- EXERCISE TEXT -

════

1) Your understanding of the channel lifecycle is esentially correct.
Between steps 5 & 6, while the slave is searching, if the slave finds the master again, it will go back to the tracking state.

2) The acquisition time is not deterministic, although generally, the faster the channel period of the master, the faster the acquisition time.A channel drops to search after 2 seconds worth of missed messages - the exact number will thus depend on the channel period. You can find more details on all of this on the "ANT Channel Search and Background Scanning Channel" app note.
http://www.thisisant.com/developer/resources/downloads/#documents_tab

3) The format of the data the slave broadcasts is up to the application on the slave - i.e., it is up to the application to define how the payload looks like. Note that unlinke masters, broadcast messages on slaves are sent only on demand (only when instructed to do so at the application level. Section 9.5.51 of the "ANT Message Protocol and Usage" document (also available in the Downloads page) explains in more detail how broadcast messages work on both masters and slaves.

4) Correct, as soon as you open a channel, the master will start broadcasting data every channel period, regardless of whether there is a slave (or more) present, or not. You could potentially use acknowledged messages for the master to know whether there is a slave present, but note that this is not recommended if you expect multiple slaves to synchronize to the same master.

════

- RAW DATA -
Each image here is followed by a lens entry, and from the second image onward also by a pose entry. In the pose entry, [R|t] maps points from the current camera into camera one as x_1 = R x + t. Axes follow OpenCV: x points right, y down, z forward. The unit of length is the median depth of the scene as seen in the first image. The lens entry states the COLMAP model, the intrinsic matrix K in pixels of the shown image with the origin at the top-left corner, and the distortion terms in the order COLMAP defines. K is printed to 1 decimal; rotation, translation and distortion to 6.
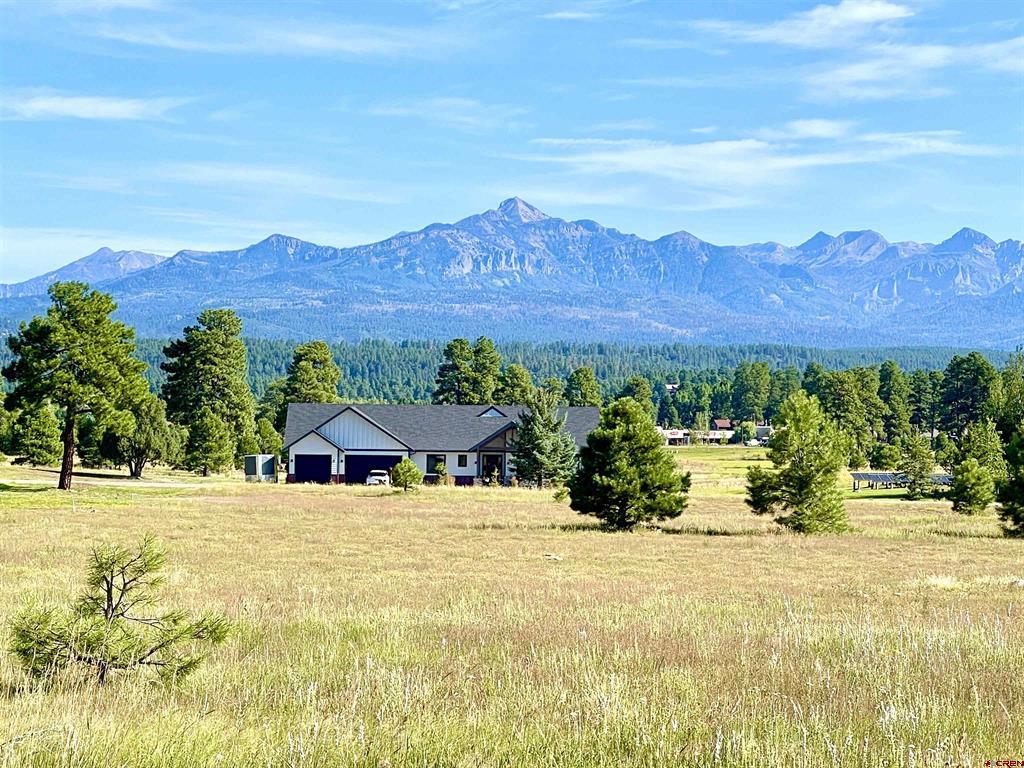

════

- WHAT YOU WILL DO -
Reproduce the passage of the ANT channel reply between "1) Your understanding" and "the tracking state.", inclusive.

- OUTPUT BELOW -
1) Your understanding of the channel lifecycle is esentially correct.
Between steps 5 & 6, while the slave is searching, if the slave finds the master again, it will go back to the tracking state.